← The Mahabharata

Part Four — The War

Karna Parva — The Book of Karna

The Charioteer's Words

Before Karna and Arjuna met, the parva sets one more duel in the way, and it is the parva’s moral centre even though it is not its largest fight.

Karna had sworn his mother he would kill none of her sons but Arjuna. He had also sworn Duryodhana he would break the Pandavas. The two oaths could not both be kept against Yudhishthira, and the day brought them together. Karna beat Yudhishthira badly in the field, stripped him of his chariot and his arms, had the just king’s life under his hand — and let him go, with words, sending the wounded king back to camp humiliated but alive, because the vow to Kunti held even here, even unknowing, even at the cost of the war’s quickest victory.

Yudhishthira, beaten and shamed, was carried back to the tent, and Arjuna, hearing his eldest brother had left the field bleeding, came to him there. And the parva does the thing it has been preparing since the dice hall: it turns the knife on the good men too. Yudhishthira, in pain and rage and something close to despair, lashed out at Arjuna — all these days, and you still have not killed Karna; what is your famous Gandiva for, if not this; better men have carried lesser bows — and demanded he hand the weapon to someone who would use it. And Arjuna, who had once made a private vow that he would kill any man who told him to give up Gandiva, found himself bound by his own oath to kill his own brother for an insult spoken out of a beaten man’s grief.

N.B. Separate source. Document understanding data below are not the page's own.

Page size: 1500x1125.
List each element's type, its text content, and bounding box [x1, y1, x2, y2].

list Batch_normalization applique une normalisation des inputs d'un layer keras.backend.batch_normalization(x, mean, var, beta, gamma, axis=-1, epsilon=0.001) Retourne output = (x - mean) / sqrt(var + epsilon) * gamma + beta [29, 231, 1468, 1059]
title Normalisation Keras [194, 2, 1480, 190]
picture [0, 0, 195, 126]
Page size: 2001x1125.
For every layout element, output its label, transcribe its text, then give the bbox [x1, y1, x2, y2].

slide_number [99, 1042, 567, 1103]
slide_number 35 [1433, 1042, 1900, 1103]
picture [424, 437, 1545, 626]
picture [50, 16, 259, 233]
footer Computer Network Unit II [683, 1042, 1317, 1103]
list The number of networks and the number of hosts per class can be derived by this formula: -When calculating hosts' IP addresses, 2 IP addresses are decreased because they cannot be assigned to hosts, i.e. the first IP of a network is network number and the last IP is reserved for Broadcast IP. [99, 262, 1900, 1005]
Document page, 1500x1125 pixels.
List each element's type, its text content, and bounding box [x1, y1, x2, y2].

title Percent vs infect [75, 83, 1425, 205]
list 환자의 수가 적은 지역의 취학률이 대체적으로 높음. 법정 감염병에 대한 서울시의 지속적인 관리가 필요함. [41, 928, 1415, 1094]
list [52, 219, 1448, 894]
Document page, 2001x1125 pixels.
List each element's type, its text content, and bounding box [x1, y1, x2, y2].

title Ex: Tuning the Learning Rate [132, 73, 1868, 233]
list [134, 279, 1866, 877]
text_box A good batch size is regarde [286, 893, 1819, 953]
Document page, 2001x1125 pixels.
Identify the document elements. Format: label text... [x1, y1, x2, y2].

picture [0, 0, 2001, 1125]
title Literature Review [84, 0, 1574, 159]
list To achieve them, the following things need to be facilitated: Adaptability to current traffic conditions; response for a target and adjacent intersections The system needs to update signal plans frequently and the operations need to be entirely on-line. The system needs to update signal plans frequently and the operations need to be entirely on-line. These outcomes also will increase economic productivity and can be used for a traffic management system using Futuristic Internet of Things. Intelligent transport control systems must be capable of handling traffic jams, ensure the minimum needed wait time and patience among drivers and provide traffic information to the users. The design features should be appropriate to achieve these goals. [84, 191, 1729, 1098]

Krishna untied it the way the epic unties such things — not by breaking the vow but by reading it exactly. To humiliate an elder, he told Arjuna, is to kill him in every way that matters; speak to Yudhishthira with contempt, wound him with words as the oath in its true sense requires, and the vow is kept and your brother lives. Arjuna did it — said cruel, true, unbearable things to the brother he revered, and then, sick with having said them, turned the sword on himself and had to be stopped from that too, and was talked, a second time in this war, off the floor of his own chariot and back into the fight. The parva will not let even the righteous keep their hands clean; it makes them choose, again and again, between two oaths or between an oath and a person, exactly as the Adi Parva promised it would.

Steadied, emptied, the despair seen through a second time, Arjuna went back out. Karna was somewhere in the army ahead of him, finally hunting only him, the one brother he had sworn to face, the secret still sealed on three mouths. The whole epic had been driving two men toward one strip of ground between two armies, and the sun of the seventeenth day was high, and there was no one left between them.